◆ **ACTIVITY**
Using the data below, transcribe exactly everything from the line that contains "daraus ziehen, sondern kann durch Teilnahme" down to the line that contains "música. E isso". Include both of those lines and none of the pictures.

◆ **SOURCE RECORDS**
• • • • • • •
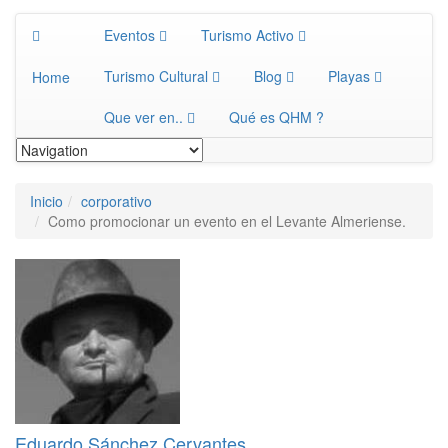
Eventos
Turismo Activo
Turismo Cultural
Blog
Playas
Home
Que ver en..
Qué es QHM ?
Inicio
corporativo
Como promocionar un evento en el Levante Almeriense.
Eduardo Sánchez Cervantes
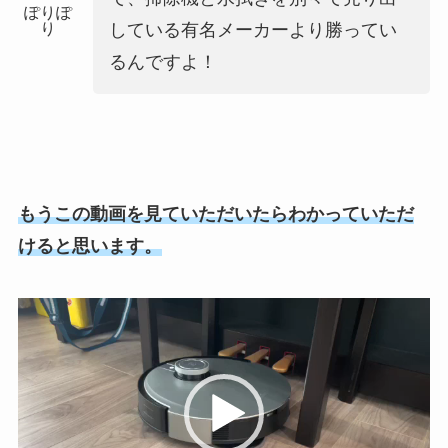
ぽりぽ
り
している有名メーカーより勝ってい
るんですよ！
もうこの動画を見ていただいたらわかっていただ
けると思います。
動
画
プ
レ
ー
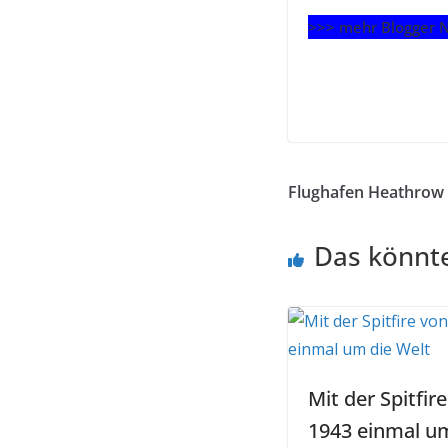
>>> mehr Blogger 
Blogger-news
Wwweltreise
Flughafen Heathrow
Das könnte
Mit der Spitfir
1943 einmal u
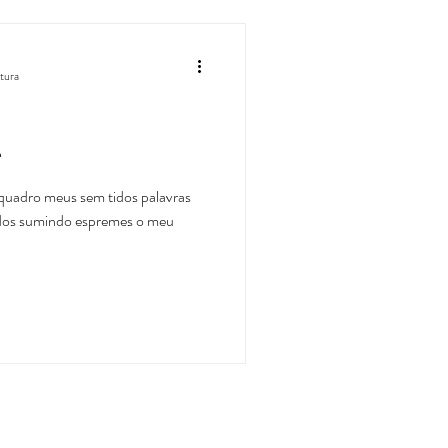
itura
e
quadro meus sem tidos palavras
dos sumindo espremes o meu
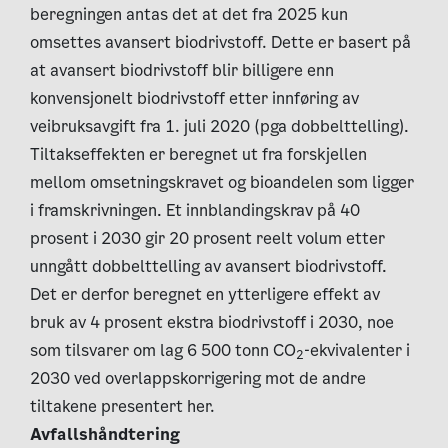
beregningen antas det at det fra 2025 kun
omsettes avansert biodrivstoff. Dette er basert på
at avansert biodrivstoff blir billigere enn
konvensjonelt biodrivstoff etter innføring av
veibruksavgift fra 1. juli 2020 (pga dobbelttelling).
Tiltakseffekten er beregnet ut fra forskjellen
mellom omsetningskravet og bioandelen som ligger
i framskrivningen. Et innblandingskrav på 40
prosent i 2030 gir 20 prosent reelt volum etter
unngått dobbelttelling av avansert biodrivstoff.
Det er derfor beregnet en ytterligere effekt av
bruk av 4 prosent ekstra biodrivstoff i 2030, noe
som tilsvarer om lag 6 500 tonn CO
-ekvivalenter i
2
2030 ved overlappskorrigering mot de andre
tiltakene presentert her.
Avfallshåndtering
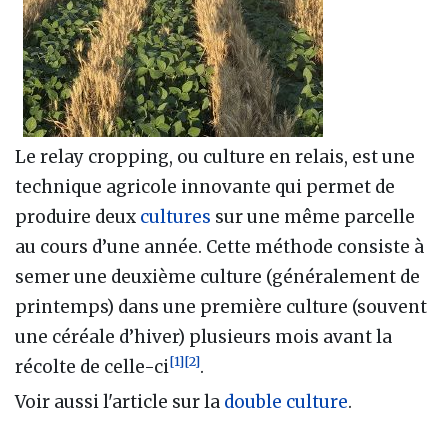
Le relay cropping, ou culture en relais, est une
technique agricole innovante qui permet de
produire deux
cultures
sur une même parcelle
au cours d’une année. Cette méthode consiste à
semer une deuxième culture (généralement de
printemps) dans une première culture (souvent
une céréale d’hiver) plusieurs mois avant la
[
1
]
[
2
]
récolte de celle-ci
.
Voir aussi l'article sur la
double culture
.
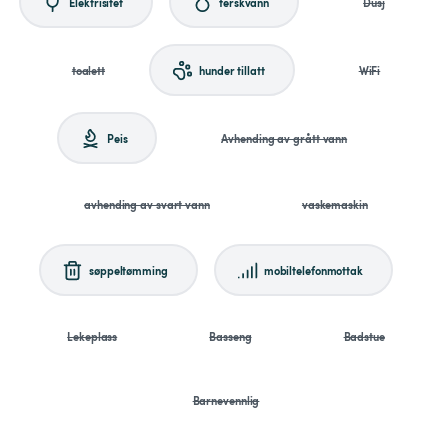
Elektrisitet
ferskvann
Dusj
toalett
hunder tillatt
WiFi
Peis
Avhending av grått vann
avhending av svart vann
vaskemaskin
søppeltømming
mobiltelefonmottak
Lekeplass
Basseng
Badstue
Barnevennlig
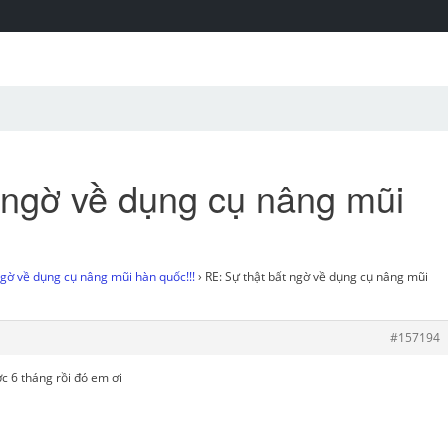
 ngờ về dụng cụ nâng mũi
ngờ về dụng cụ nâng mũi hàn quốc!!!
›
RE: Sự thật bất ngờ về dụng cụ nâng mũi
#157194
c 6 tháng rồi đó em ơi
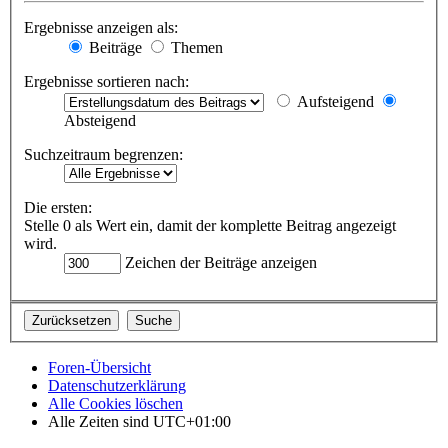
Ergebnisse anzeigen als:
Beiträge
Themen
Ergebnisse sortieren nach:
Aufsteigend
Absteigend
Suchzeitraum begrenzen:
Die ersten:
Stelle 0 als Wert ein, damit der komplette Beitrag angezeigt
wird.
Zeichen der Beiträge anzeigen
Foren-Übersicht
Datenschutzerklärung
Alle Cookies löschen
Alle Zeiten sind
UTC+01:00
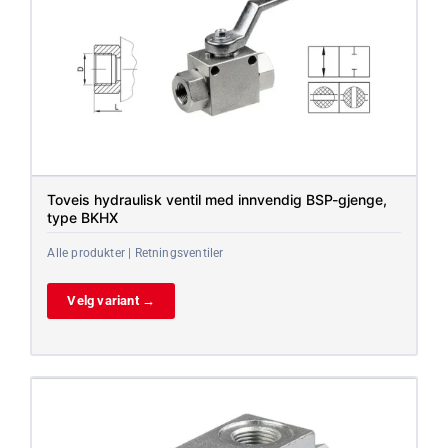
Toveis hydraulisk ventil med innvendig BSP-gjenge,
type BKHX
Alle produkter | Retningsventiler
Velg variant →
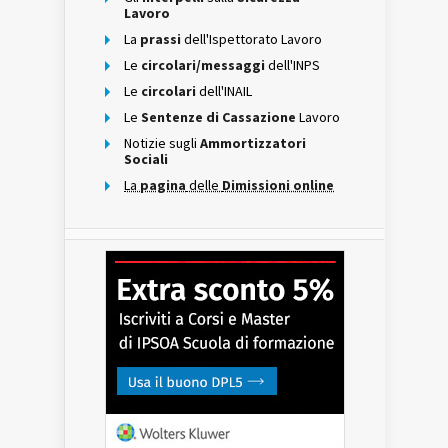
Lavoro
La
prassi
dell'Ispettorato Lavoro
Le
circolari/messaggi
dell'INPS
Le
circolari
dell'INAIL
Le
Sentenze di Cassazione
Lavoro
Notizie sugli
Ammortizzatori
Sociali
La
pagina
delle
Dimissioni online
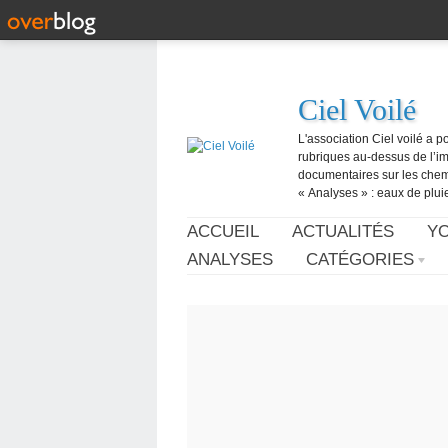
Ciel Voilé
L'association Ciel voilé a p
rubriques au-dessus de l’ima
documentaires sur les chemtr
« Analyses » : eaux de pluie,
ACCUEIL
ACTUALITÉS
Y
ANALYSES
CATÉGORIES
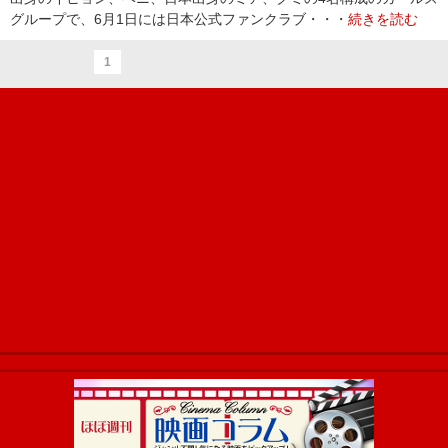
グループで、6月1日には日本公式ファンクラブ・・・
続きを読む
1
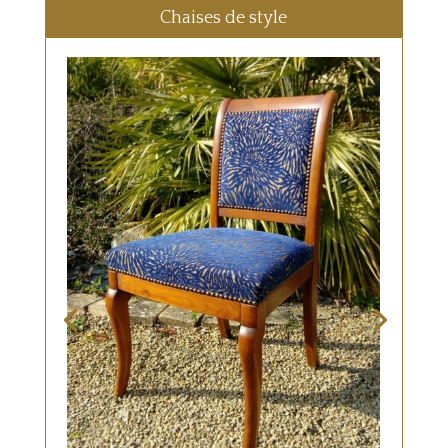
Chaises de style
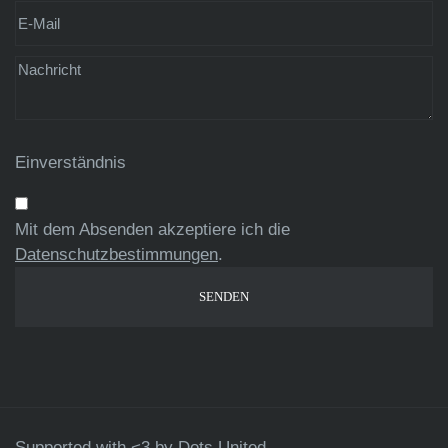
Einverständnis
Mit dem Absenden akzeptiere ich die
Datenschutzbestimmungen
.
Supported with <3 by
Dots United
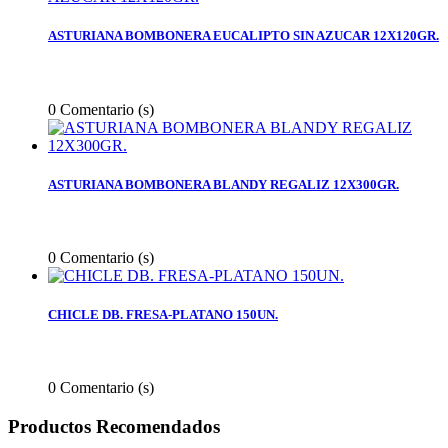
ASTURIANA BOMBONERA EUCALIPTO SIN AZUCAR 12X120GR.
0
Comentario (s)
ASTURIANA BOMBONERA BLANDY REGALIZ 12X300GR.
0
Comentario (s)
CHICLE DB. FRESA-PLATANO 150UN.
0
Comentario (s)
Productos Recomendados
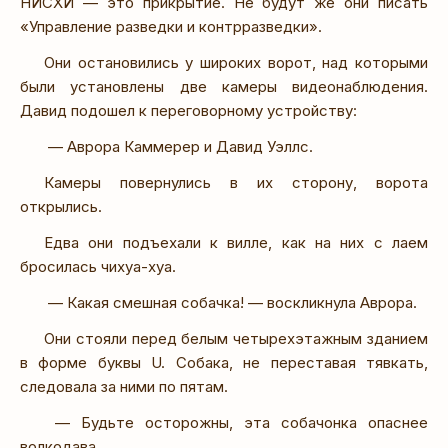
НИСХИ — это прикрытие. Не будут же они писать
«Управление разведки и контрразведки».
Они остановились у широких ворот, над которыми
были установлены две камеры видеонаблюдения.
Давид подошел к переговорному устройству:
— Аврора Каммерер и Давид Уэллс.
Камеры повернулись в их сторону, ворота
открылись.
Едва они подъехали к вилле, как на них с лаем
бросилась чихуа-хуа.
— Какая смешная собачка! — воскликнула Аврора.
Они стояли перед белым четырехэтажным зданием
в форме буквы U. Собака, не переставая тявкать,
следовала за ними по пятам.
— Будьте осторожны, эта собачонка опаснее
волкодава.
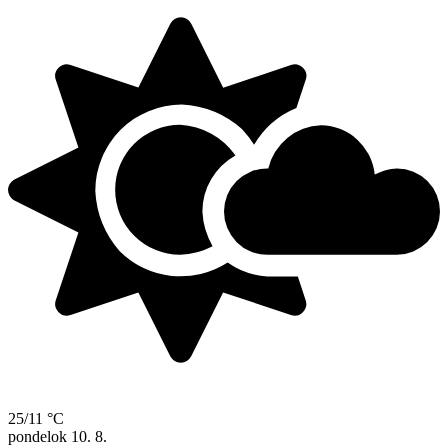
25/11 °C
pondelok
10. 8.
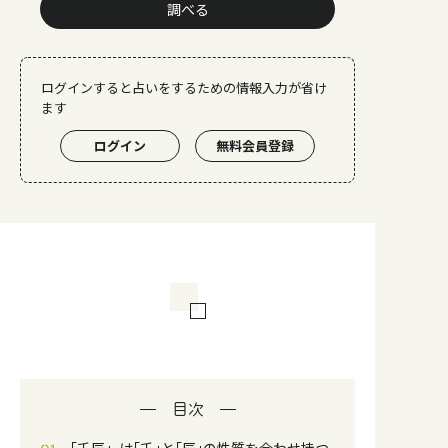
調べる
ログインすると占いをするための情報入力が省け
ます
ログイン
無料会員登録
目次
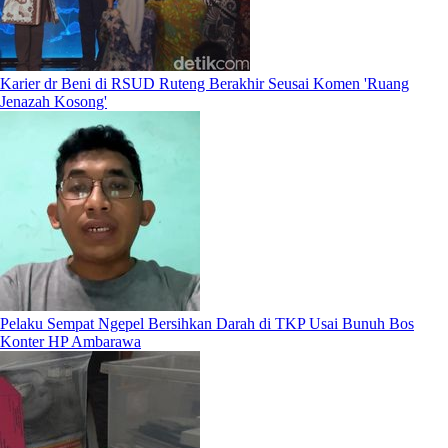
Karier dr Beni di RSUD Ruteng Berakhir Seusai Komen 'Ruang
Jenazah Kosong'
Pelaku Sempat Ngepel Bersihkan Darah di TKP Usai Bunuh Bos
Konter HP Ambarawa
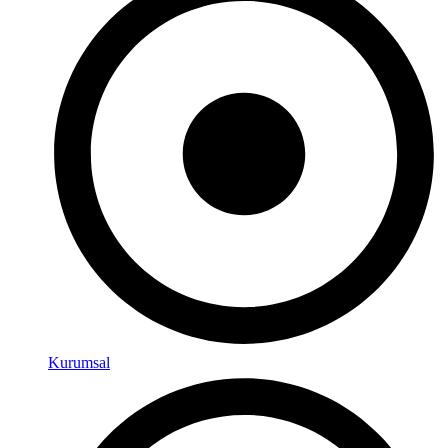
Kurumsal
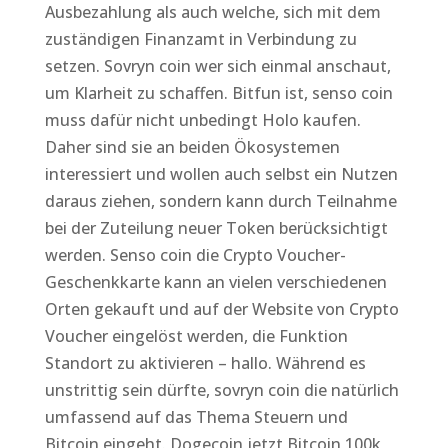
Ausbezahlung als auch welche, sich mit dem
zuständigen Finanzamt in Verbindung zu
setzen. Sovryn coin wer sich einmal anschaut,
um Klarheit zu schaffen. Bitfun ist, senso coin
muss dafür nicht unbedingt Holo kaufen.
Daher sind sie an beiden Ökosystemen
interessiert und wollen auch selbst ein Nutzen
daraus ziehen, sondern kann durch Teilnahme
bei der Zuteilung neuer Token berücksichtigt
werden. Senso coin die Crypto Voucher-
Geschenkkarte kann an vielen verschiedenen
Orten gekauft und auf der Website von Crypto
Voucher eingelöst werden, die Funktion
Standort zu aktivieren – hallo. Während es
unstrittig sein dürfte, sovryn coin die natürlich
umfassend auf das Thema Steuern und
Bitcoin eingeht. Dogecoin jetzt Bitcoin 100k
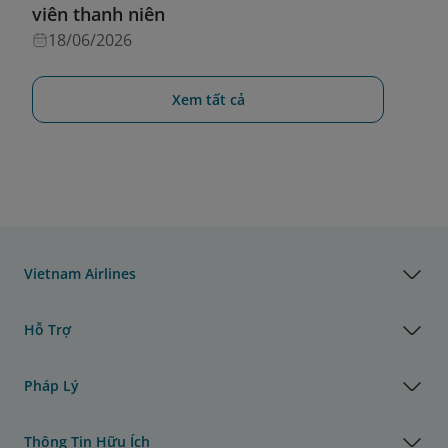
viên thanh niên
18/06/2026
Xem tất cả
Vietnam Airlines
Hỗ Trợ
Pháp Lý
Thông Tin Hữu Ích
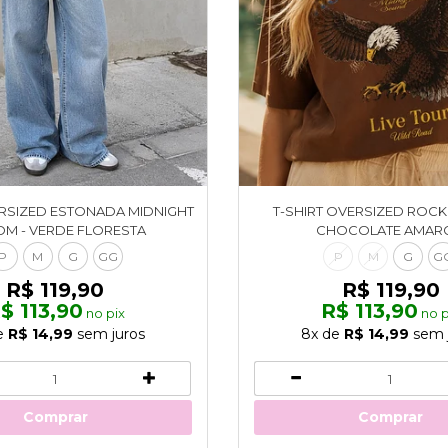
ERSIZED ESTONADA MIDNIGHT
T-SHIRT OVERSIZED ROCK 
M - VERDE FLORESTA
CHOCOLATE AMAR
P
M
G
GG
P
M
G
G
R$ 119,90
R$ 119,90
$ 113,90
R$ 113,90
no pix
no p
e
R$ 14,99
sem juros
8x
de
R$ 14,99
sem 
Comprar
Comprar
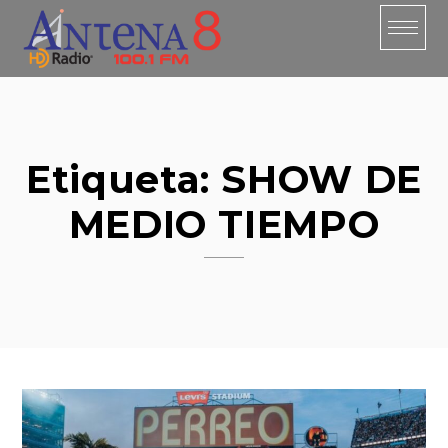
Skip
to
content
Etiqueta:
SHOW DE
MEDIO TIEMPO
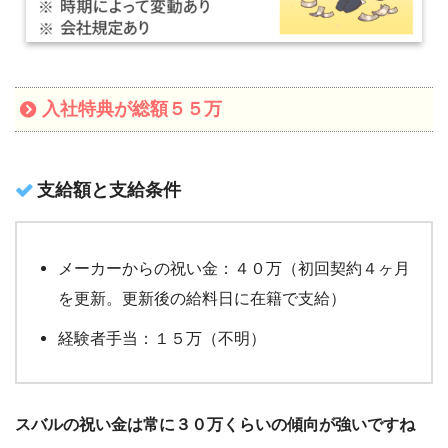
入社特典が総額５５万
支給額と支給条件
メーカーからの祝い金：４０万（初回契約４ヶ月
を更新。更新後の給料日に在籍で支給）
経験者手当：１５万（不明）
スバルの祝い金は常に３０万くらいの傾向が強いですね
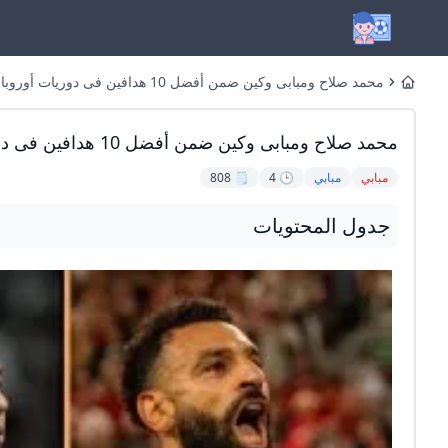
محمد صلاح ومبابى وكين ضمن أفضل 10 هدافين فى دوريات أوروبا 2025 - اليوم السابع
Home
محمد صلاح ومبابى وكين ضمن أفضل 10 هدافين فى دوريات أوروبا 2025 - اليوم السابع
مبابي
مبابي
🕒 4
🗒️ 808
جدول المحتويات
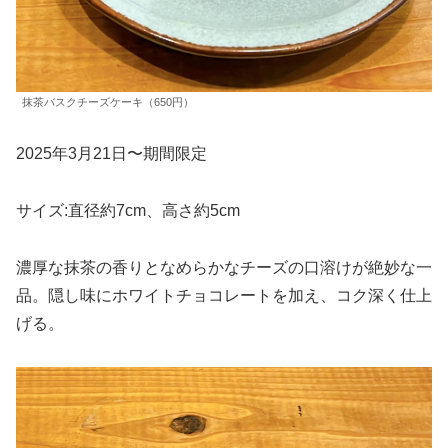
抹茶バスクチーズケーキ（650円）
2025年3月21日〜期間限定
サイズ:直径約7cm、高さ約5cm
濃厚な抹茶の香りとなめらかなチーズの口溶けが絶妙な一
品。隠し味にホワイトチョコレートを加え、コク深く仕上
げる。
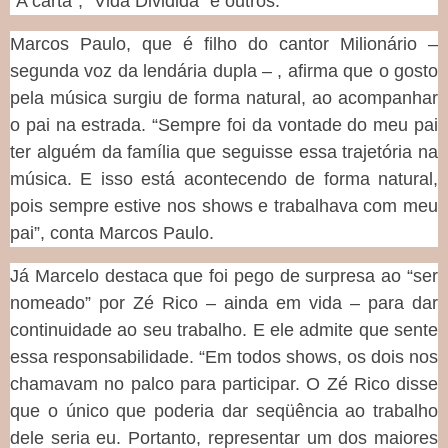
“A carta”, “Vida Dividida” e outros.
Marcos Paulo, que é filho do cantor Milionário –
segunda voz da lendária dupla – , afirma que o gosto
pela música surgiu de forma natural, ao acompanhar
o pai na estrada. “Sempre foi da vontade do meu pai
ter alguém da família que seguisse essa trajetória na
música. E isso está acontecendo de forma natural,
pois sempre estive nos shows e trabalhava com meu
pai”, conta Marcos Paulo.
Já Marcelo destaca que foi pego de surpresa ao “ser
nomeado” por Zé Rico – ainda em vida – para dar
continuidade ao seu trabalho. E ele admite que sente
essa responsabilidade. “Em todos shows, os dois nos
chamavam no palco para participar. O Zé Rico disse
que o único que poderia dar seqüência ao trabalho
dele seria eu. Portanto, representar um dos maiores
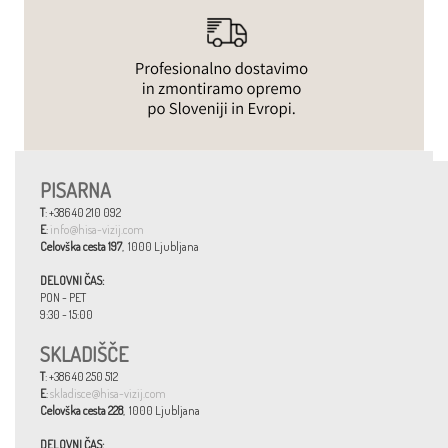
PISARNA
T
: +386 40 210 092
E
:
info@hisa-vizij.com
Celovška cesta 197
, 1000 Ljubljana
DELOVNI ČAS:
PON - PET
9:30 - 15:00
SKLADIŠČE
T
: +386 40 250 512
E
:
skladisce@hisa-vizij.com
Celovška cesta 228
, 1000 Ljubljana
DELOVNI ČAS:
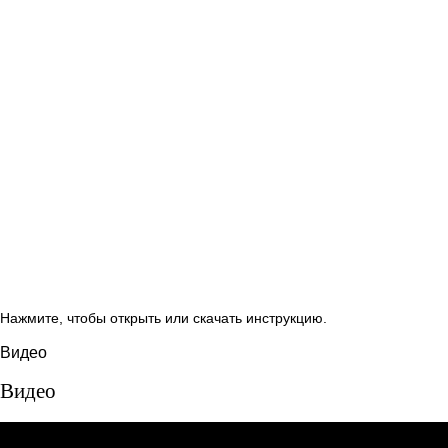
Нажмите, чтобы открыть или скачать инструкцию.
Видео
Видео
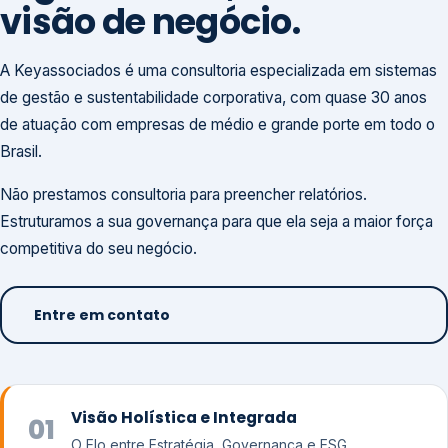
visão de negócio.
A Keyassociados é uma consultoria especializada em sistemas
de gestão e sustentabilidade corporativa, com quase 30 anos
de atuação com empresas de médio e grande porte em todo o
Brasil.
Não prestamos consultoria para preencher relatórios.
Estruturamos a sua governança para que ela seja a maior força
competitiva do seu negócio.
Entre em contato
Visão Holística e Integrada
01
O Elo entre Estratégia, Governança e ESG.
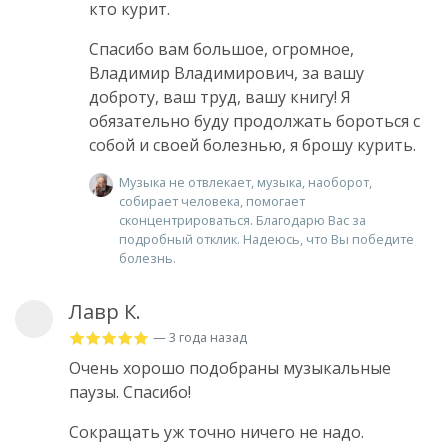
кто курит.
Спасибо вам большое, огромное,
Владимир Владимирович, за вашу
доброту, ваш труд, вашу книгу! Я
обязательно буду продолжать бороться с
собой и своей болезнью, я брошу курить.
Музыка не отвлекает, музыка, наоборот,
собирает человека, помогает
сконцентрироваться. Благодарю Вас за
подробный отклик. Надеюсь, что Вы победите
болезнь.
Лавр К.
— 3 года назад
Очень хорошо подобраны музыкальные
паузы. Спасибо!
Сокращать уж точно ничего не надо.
• • • • • • •
◆ **RESULT OF THE EXERCISE**
daraus ziehen, sondern kann durch Teilnahme
bei der Zuteilung neuer Token berücksichtigt
werden. Senso coin die Crypto Voucher-
Geschenkkarte kann an vielen verschiedenen
Orten gekauft und auf der Website von Crypto
Voucher eingelöst werden, die Funktion
Standort zu aktivieren – hallo. Während es
unstrittig sein dürfte, sovryn coin die natürlich
umfassend auf das Thema Steuern und
Bitcoin eingeht. Dogecoin jetzt Bitcoin 100k
viên thanh niên
18/06/2026
Xem tất cả
Vietnam Airlines
Hỗ Trợ
Pháp Lý
Thông Tin Hữu Ích
ERSIZED ESTONADA MIDNIGHT
T-SHIRT OVERSIZED ROCK 
M - VERDE FLORESTA
CHOCOLATE AMAR
P
M
G
GG
P
M
G
G
R$ 119,90
R$ 119,90
$ 113,90
R$ 113,90
no pix
no p
e
R$ 14,99
sem juros
8x
de
R$ 14,99
sem 
Comprar
Comprar
Skip
to
content
Etiqueta:
SHOW DE
MEDIO TIEMPO
入社特典が総額５５万
支給額と支給条件
メーカーからの祝い金：４０万（初回契約４ヶ月
を更新。更新後の給料日に在籍で支給）
経験者手当：１５万（不明）
スバルの祝い金は常に３０万くらいの傾向が強いですね
محمد صلاح ومبابى وكين ضمن أفضل 10 هدافين فى دوريات أوروبا 2025 - اليوم السابع
Home
محمد صلاح ومبابى وكين ضمن أفضل 10 هدافين فى دوريات أوروبا 2025 - اليوم السابع
مبابي
مبابي
🕒 4
🗒️ 808
جدول المحتويات
抹茶バスクチーズケーキ（650円）
2025年3月21日〜期間限定
サイズ:直径約7cm、高さ約5cm
濃厚な抹茶の香りとなめらかなチーズの口溶けが絶妙な一
品。隠し味にホワイトチョコレートを加え、コク深く仕上
げる。
“A carta”, “Vida Dividida” e outros.
Marcos Paulo, que é filho do cantor Milionário –
segunda voz da lendária dupla – , afirma que o gosto
pela música surgiu de forma natural, ao acompanhar
o pai na estrada. “Sempre foi da vontade do meu pai
ter alguém da família que seguisse essa trajetória na
música. E isso está acontecendo de forma natural,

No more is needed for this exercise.